WASHINGTON, D.C. - Two teens died from their injuries after an attempted robbery in a Northeast neighborhood.
Police say they were called to the 2200 block of 13th street, Northeast, around 8:40 p.m. on Wednesday for a report of a man with a gun.
When they arrived, they found a man with a gunshot wound and an adult man found a short distance away, suffering from stab wounds.
Both were taken to the same hospital where they died from their injuries.
Police say their preliminary investigation shows that the adult, 19-year-old Sequan Gillis, attempted to rob the juvenile, 16-year-old Zaire Kelly, and in self-defense Zaire stabbed the suspect several times before being shot.
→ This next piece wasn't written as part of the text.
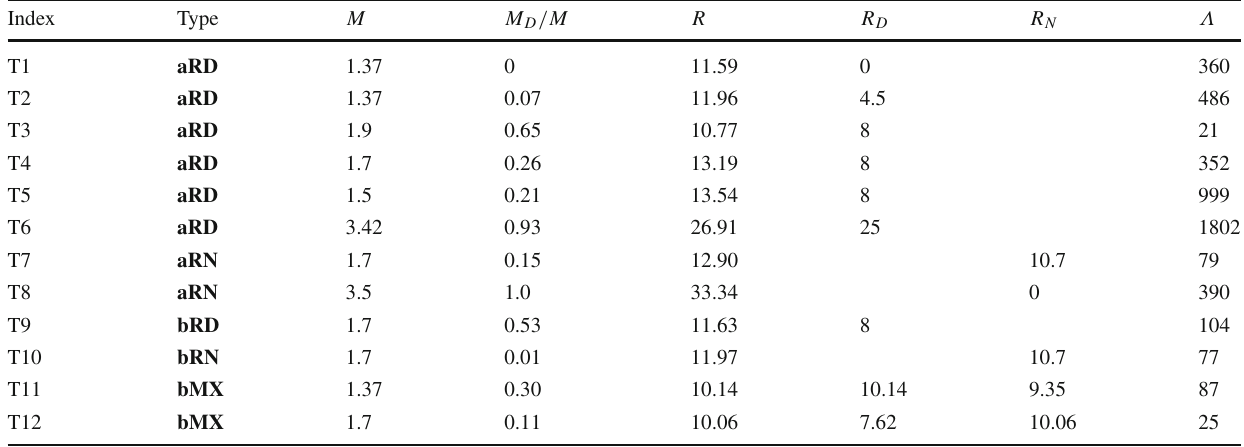
Table 1 List of 12 specific hybrid stars, most of which are indicated on Figs. 3 and 9. The first entry labels the stars, and the second entry is the type of hybrid stars as defined earlier, then the subsequent entries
Police say Zaire is a senior at Thurgood Marshall Academy in Southeast D.C.
The school's executive director, Richard Pohlman, said at least 100 students used the grief counseling they had available on Thursday and will continue to have as needed.
He says Zaire was a scholar athlete, planned to run for student government, had many teachers that considered him a great student and mentee, loved science and math and wanted the best for everyone around him.
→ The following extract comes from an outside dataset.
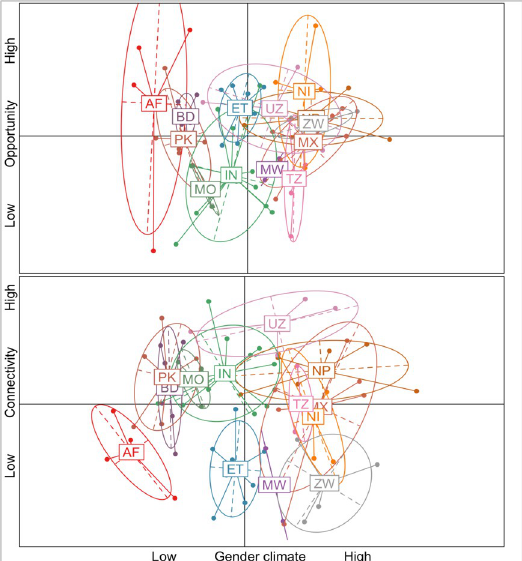
Fig 4. Visualization of relation between components grouped by country cohort. The scores of the villages are grouped by country cohort (two letter code). ‘Gender climate’ is in x-axis, while the two complementary components, ‘Opportunity’ and ‘Connectivity’, are represented in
"He had the energy that captured the love and attention from all of those around him," he said.
Loved ones tell DCW50 that the attempted robbery happened just down the street from his home, where he was heading from a college bound after school program.
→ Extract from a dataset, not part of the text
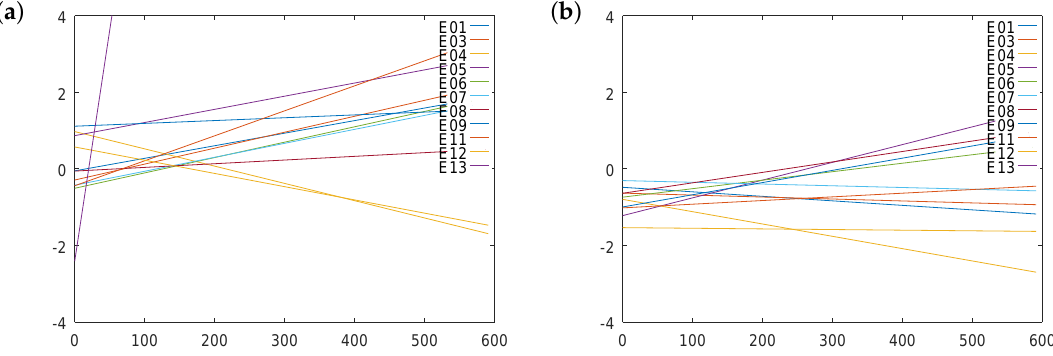
Figure 12. Illustration of dependence of hysteresis effect on electrode potential: ( a ) at 4 pH; and ( b ) at 9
"He almost made it to his door," says Zaire's cousin, Gregory Baldwin. "He jumped out of the car, the older guy, tried to take his phone, and they ended up taking each others' lives. It’s gotta stop, both of our families our hurting," he says.
According to the U.S. Attorney's Office, Gillis recently made an appearance in Superior Court on September 9th for a case involving a car that he stole and drove.
He was released on high-intensity supervision and had been scheduled to return to court for a preliminary hearing on Oct. 2.
"He had an ankle box on his left when he died last night," says Baldwin.
Metropolitan Police say they are still investigating the incident.
Pohlman says Thurgood Marshall Academy is working with the family to plan a way to honor Zaire in the near future.